Complex notebook (with heavy ETL uploaded to GitHub Releases):

makefile

.PHONY: build preview etl data clean

build:
	yarn build

preview:
	yarn preview

etl: data/infrastructure.duckdb

data/infrastructure.duckdb:
	./scripts/build_infra.sh

data:
	gh release download latest -p infrastructure.duckdb.gz -D data --clobber
	gunzip -f data/infrastructure.duckdb.gz
	duckdb data/data.duckdb < scripts/export.sql

clean:
	rm -rf docs/.observable/dist data/data.duckdb

Usage:

•make preview - local dev server with hot reload (http://localhost:3000)
•make build - compile to docs/.observable/dist/
•make etl - run expensive local computation (manual, infrequent)
•make data - lightweight data refresh (runs in GitHub Actions)
•make clean - remove build artifacts

Build process

Compiles docs/index.html into standalone page:

•Parse <notebook> element
•Compile JS cells to modules
•Bundle dependencies
•Apply template.html
•Output to docs/.observable/dist/

Important: SQL cells query at build time.

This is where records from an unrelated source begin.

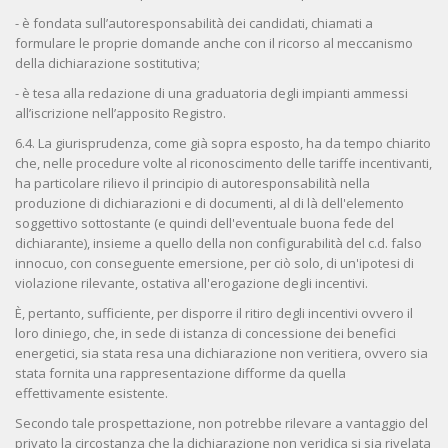
- è fondata sull’autoresponsabilità dei candidati, chiamati a
formulare le proprie domande anche con il ricorso al meccanismo
della dichiarazione sostitutiva;
- è tesa alla redazione di una graduatoria degli impianti ammessi
all’iscrizione nell’apposito Registro.
6.4. La giurisprudenza, come già sopra esposto, ha da tempo chiarito
che, nelle procedure volte al riconoscimento delle tariffe incentivanti,
ha particolare rilievo il principio di autoresponsabilità nella
produzione di dichiarazioni e di documenti, al di là dell'elemento
soggettivo sottostante (e quindi dell'eventuale buona fede del
dichiarante), insieme a quello della non configurabilità del c.d. falso
innocuo, con conseguente emersione, per ciò solo, di un'ipotesi di
violazione rilevante, ostativa all'erogazione degli incentivi.
È, pertanto, sufficiente, per disporre il ritiro degli incentivi ovvero il
loro diniego, che, in sede di istanza di concessione dei benefici
energetici, sia stata resa una dichiarazione non veritiera, ovvero sia
stata fornita una rappresentazione difforme da quella
effettivamente esistente.
Secondo tale prospettazione, non potrebbe rilevare a vantaggio del
privato la circostanza che la dichiarazione non veridica si sia rivelata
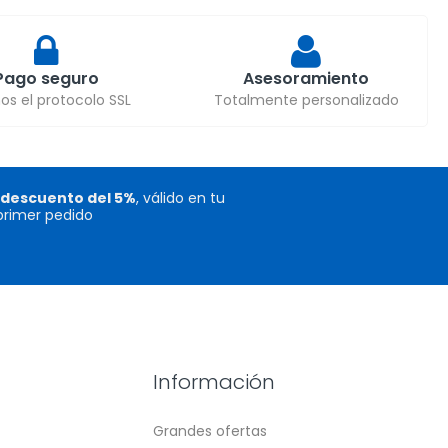
Pago seguro
Asesoramiento
s el protocolo SSL
Totalmente personalizado
descuento del 5%
, válido en tu
primer pedido
Información
Grandes ofertas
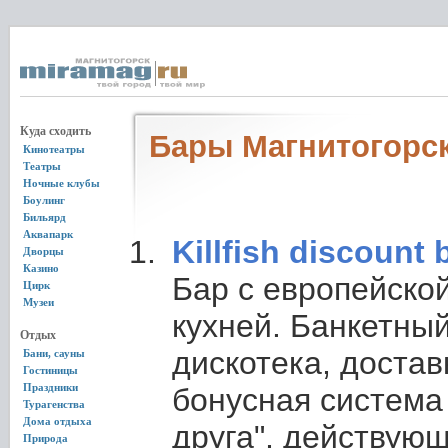
Куда сходить
Бары Магнитогорс
Кинотеатры
Театры
Ночные клубы
Боулинг
Бильярд
Аквапарк
Killfish discount 
Дворцы
Казино
Бар с европейской
Цирк
Музеи
кухней. Банкетный
Отдых
дискотека, достав
Бани, сауны
Гостиницы
Праздники
бонусная система
Турагенства
Дома отдыха
друга", действующ
Природа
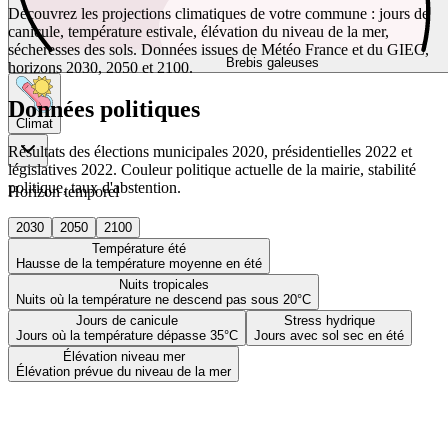
Découvrez les projections climatiques de votre commune : jours de
canicule, température estivale, élévation du niveau de la mer,
sécheresses des sols. Données issues de Météo France et du GIEC,
Brebis galeuses
horizons 2030, 2050 et 2100.
Données politiques
Climat
Résultats des élections municipales 2020, présidentielles 2022 et
législatives 2022. Couleur politique actuelle de la mairie, stabilité
politique, taux d'abstention.
Horizon temporel
2030
2050
2100
Température été
Hausse de la température moyenne en été
Nuits tropicales
Nuits où la température ne descend pas sous 20°C
Jours de canicule
Stress hydrique
Jours où la température dépasse 35°C
Jours avec sol sec en été
Élévation niveau mer
Élévation prévue du niveau de la mer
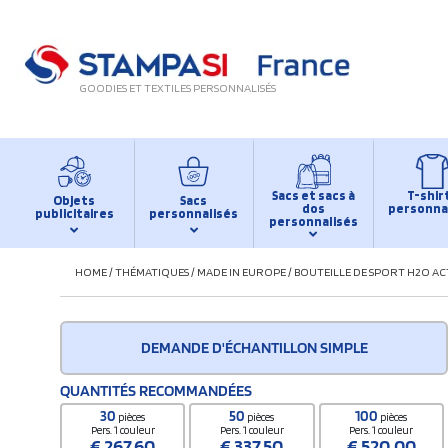
GOODIES ET TEXTILES PERSONNALISÉS
Sacs et sacs à
T-shir
Objets
Sacs
dos
personna
publicitaires
personnalisés
personnalisés
HOME
/
THÉMATIQUES
/
MADE IN EUROPE
/
BOUTEILLE DE SPORT H2O ACT
DEMANDE D'ÉCHANTILLON SIMPLE
QUANTITÉS RECOMMANDÉES
30
50
100
pièces
pièces
pièces
Pers. 1 couleur
Pers. 1 couleur
Pers. 1 couleur
€
267,60
€
337,50
€
520,00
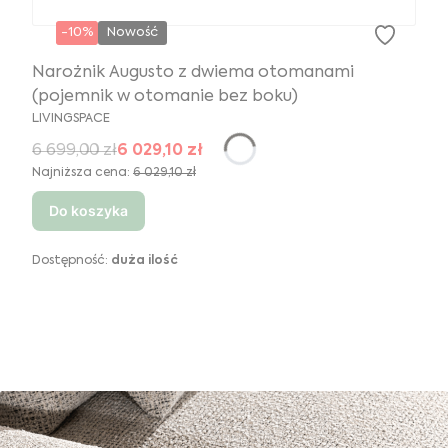
-10%
Nowość
Narożnik Augusto z dwiema otomanami
(pojemnik w otomanie bez boku)
LIVINGSPACE
6 699,00 zł
6 029,10 zł
Najniższa cena:
6 029,10 zł
Do koszyka
Dostępność:
duża ilość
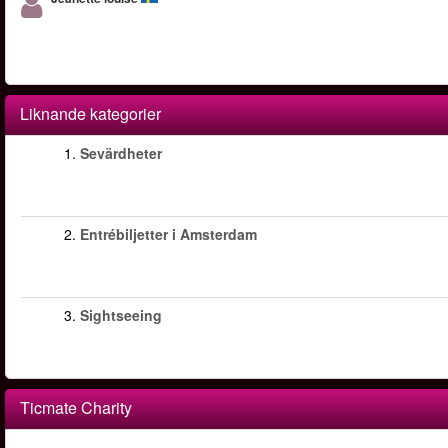
Liknande kategorier
1.
Sevärdheter
2.
Entrébiljetter i Amsterdam
3.
Sightseeing
Ticmate Charity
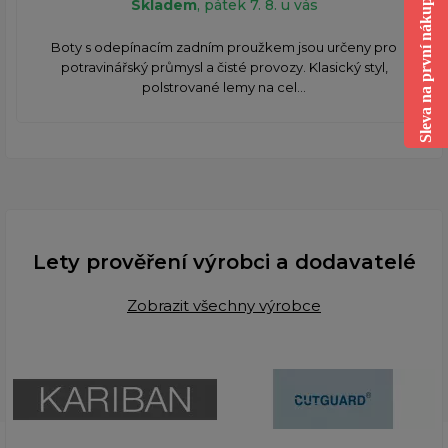
Skladem
, pátek 7. 8. u vás
Sleva na první nákup
Boty s odepínacím zadním proužkem jsou určeny pro
potravinářský průmysl a čisté provozy. Klasický styl,
polstrované lemy na cel...
Lety prověření výrobci a dodavatelé
Zobrazit všechny výrobce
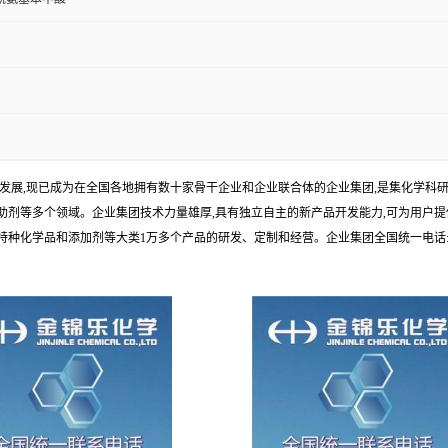
年发展,现已成为在全国各地拥有数十家骨干企业和企业联合体的企业集团,是集化学
剂等多个领域。企业集团技术力量雄厚,具有独立自主的新产品开发能力,可为用户提
学品和添加剂等大类1万多个产品的研发、定制和经营。企业集团全国统一电话:1010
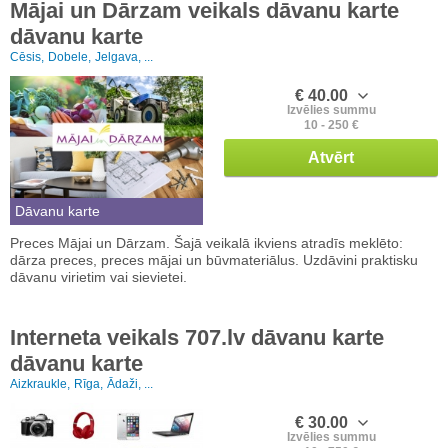
Mājai un Dārzam veikals dāvanu karte
dāvanu karte
Cēsis,
Dobele,
Jelgava, ...
€ 40.00
Izvēlies summu
10 - 250 €
Atvērt
Dāvanu karte
Preces Mājai un Dārzam. Šajā veikalā ikviens atradīs meklēto:
dārza preces, preces mājai un būvmateriālus. Uzdāvini praktisku
dāvanu virietim vai sievietei.
Interneta veikals 707.lv dāvanu karte
dāvanu karte
Aizkraukle,
Rīga,
Ādaži, ...
€ 30.00
Izvēlies summu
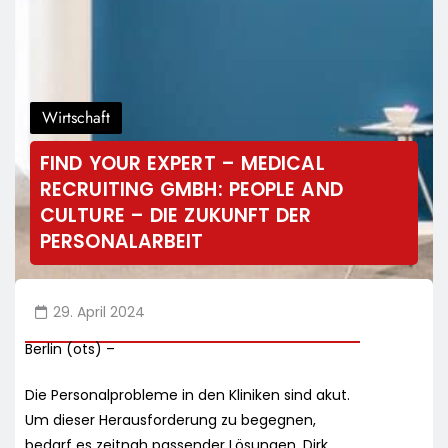
Wirtschaft
FIND YOUR EXPERT – MEDICAL
RECRUITING GMBH: PEOPLE AND
CULTURE – DIE ZUKUNFT DER
PERSONALARBEIT
29. April 2024
Berlin (ots) –
Die Personalprobleme in den Kliniken sind akut.
Um dieser Herausforderung zu begegnen,
bedarf es zeitnah passender Lösungen. Dirk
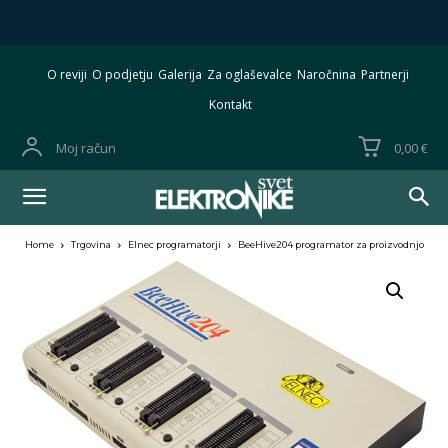
O reviji
O podjetju
Galerija
Za oglaševalce
Naročnina
Partnerji
Kontakt
Moj račun
0,00 €
Home
Trgovina
Elnec programatorji
BeeHive204 programator za proizvodnjo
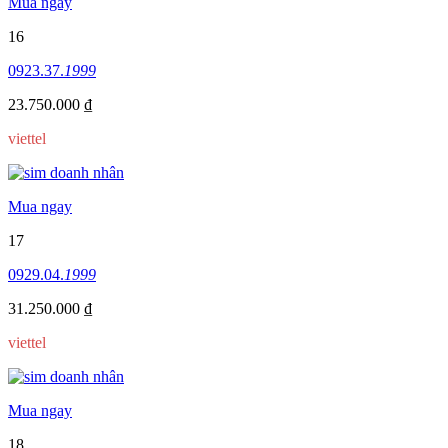
Mua ngay
16
0923.37.
1999
23.750.000 ₫
viettel
Mua ngay
17
0929.04.
1999
31.250.000 ₫
viettel
Mua ngay
18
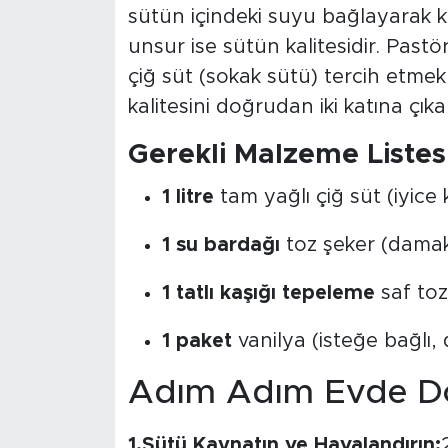
sütün içindeki suyu bağlayarak kr
unsur ise sütün kalitesidir. Pastö
çiğ süt (sokak sütü) tercih etme
kalitesini doğrudan iki katına çıka
Gerekli Malzeme Listes
1 litre
tam yağlı çiğ süt (iyice
1 su bardağı
toz şeker (damak 
1 tatlı kaşığı tepeleme
saf toz
1 paket
vanilya (isteğe bağlı,
Adım Adım Evde Do
1.Sütü Kaynatın ve Havalandırın:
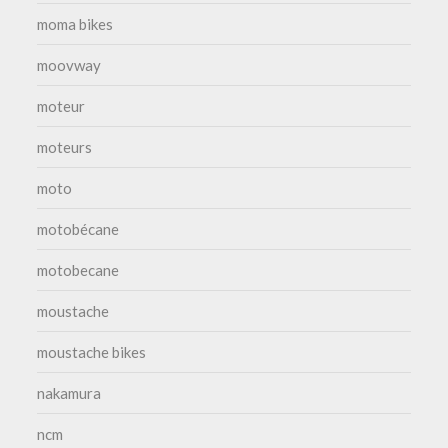
moma bikes
moovway
moteur
moteurs
moto
motobécane
motobecane
moustache
moustache bikes
nakamura
ncm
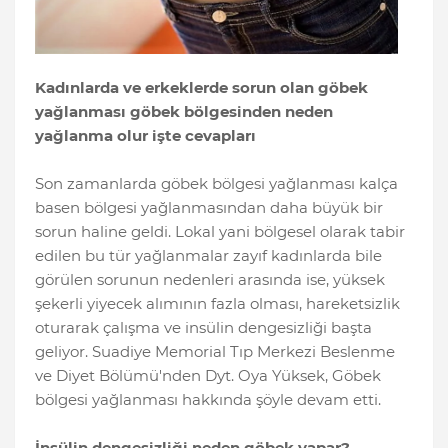
Kadınlarda ve erkeklerde sorun olan göbek
yağlanması göbek bölgesinden neden
yağlanma olur işte cevapları
Son zamanlarda göbek bölgesi yağlanması kalça
basen bölgesi yağlanmasından daha büyük bir
sorun haline geldi. Lokal yani bölgesel olarak tabir
edilen bu tür yağlanmalar zayıf kadınlarda bile
görülen sorunun nedenleri arasında ise, yüksek
şekerli yiyecek alımının fazla olması, hareketsizlik
oturarak çalışma ve insülin dengesizliği başta
geliyor. Suadiye Memorial Tıp Merkezi Beslenme
ve Diyet Bölümü'nden Dyt. Oya Yüksek, Göbek
bölgesi yağlanması hakkında şöyle devam etti.
İnsülin dengesizliği neden göbek yapar?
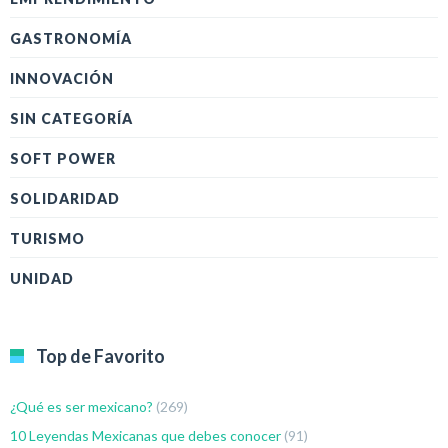
GASTRONOMÍA
INNOVACIÓN
SIN CATEGORÍA
SOFT POWER
SOLIDARIDAD
TURISMO
UNIDAD
Top de Favorito
¿Qué es ser mexicano?
(269)
10 Leyendas Mexicanas que debes conocer
(91)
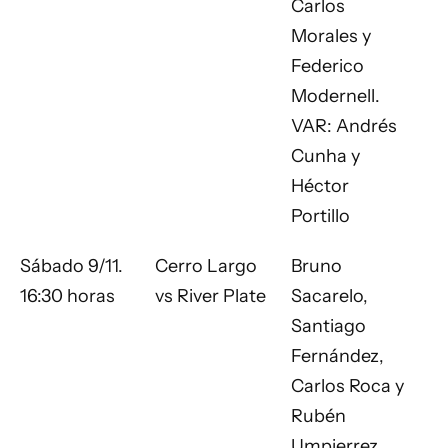
Carlos
Morales y
Federico
Modernell.
VAR: Andrés
Cunha y
Héctor
Portillo
Sábado 9/11.
Cerro Largo
Bruno
16:30 horas
vs River Plate
Sacarelo,
Santiago
Fernández,
Carlos Roca y
Rubén
Umpierrez.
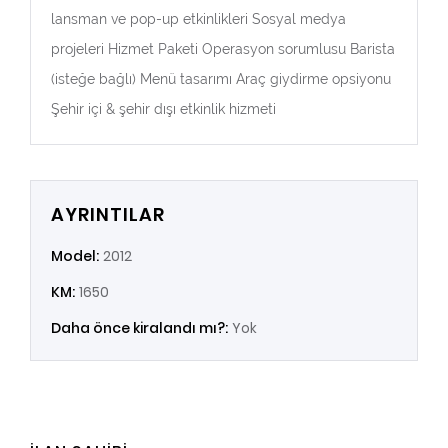
lansman ve pop-up etkinlikleri Sosyal medya
projeleri Hizmet Paketi Operasyon sorumlusu Barista
(isteğe bağlı) Menü tasarımı Araç giydirme opsiyonu
Şehir içi & şehir dışı etkinlik hizmeti
AYRINTILAR
Model:
2012
KM:
1650
Daha önce kiralandı mı?:
Yok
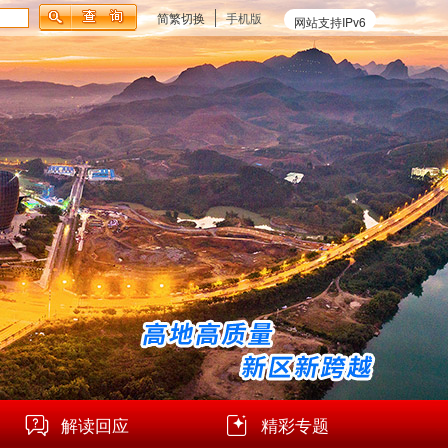
简繁切换
手机版
网站支持IPv6
解读回应
精彩专题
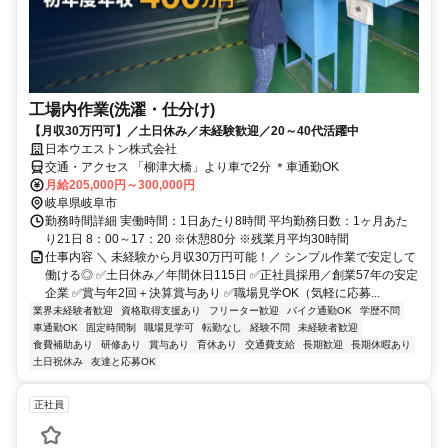
工場内作業(洗濯・仕分け)
【月収30万円可】／土日休み／未経験歓迎／20～40代活躍中
日本ウエストン株式会社
交通・アクセス 「柳津大橋」より車で2分 ＊車通勤OK
月給205,000円～300,000円
岐阜県岐阜市
勤務時間詳細 実働時間：1日あたり8時間 平均勤務日数：1ヶ月あた
り21日 8：00～17：20 ※休憩80分 ※残業月平均30時間
仕事内容 ＼ 未経験から月収30万円可能！／ シンプル作業で安定して
働ける◎ ✅土日休み／年間休日115日 ✅正社員採用／創業57年の安定
企業 ✅賞与年2回＋決算賞与あり ✅職場見学OK（気軽に応募...
業界未経験者歓迎
資格取得支援あり
フリーター歓迎
バイク通勤OK
学歴不問
車通勤OK
固定時間制
職場見学可
転勤なし
経験不問
未経験者歓迎
食費補助あり
研修あり
賞与あり
育休あり
交通費支給
長期歓迎
長期休暇あり
土日祝休み
友達と応募OK
正社員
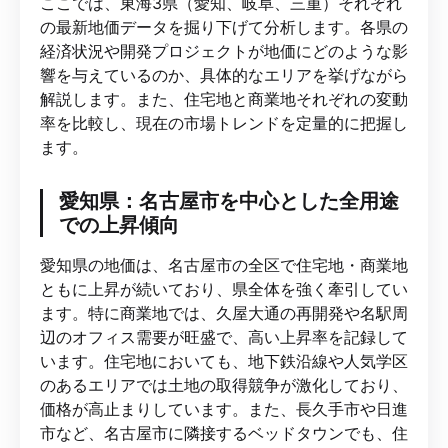
ここでは、東海3県（愛知、岐阜、三重）それぞれ
の最新地価データを掘り下げて分析します。各県の
経済状況や開発プロジェクトが地価にどのような影
響を与えているのか、具体的なエリアを挙げながら
解説します。また、住宅地と商業地それぞれの変動
率を比較し、現在の市場トレンドを定量的に把握し
ます。
愛知県：名古屋市を中心とした全用途
での上昇傾向
愛知県の地価は、名古屋市の全区で住宅地・商業地
ともに上昇が続いており、県全体を強く牽引してい
ます。特に商業地では、久屋大通の再開発や名駅周
辺のオフィス需要が旺盛で、高い上昇率を記録して
います。住宅地においても、地下鉄沿線や人気学区
のあるエリアでは土地の取得競争が激化しており、
価格が高止まりしています。また、長久手市や日進
市など、名古屋市に隣接するベッドタウンでも、住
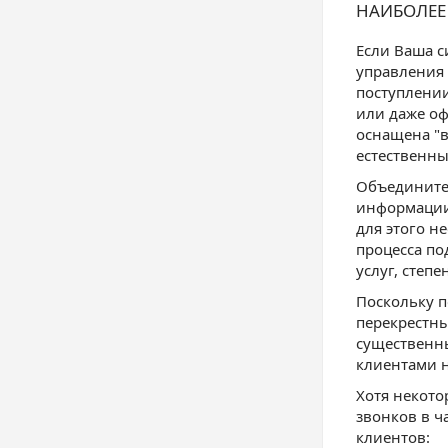
НАИБОЛЕЕ
Если Ваша с
управления 
поступлении
или даже оф
оснащена "в
естественны
Объедините 
информации
для этого н
процесса по
услуг, степ
Поскольку п
перекрестны
существенны
клиентами н
Хотя некото
звонков в ч
клиентов:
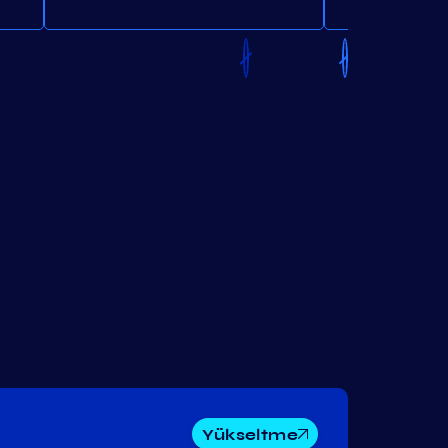
Yükseltme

Database needed for build, not deployment (results embedded in HTML).

GitHub Actions deployment

Each notebook repo has a minimal deploy.yml that calls a shared reusable workflow:

yaml

name: Deploy notebook

on:
  schedule:
    - cron: '0 6 1 * *'  # Monthly - adjust per repo
  workflow_dispatch:
  push:
    branches: [main]

jobs:
  deploy:
    uses: data-desk-eco/.github/.github/workflows/notebook-deploy.yml@main
    permissions:
      contents: write
      pages: write
      id-token: write
    secrets: inherit

The reusable workflow handles:

•Checkout and setup (Node, Yarn, DuckDB)
•Download shared template.html and .claude/ (includes skills and shared CLAUDE.md)
•Run make data
•Commit any changes
•Run make build
•Deploy to GitHub Pages

Pages setup: Settings → Pages → Source: GitHub Actions

Skip data step: For notebooks without a data target:

yaml

jobs:
  deploy:
    uses: data-desk-eco/.github/.github/workflows/notebook-deploy.yml@main
    with:
      skip_data: true
    # ...

Creating a new notebook

•Use data-desk-eco.github.io as GitHub template
•Enable Pages (Settings → Pages → Source: GitHub Actions)
•Clone: git clone [url] && cd [repo] && yarn
•Preview: make preview
•Edit docs/index.html
•Push - deploys to https://research.datadesk.eco/[repo-name]/

Auto-updating files

These files download from the .github repo on each deploy:

•template.html - HTML wrapper
•.claude/ - Claude Code skills and shared instructions (.claude/CLAUDE.md)

Don't edit these locally - changes will be overwritten.

Project-specific instructions: Create a root CLAUDE.md in your notebook repo for project-specific context. This file won't be overwritten and should be committed.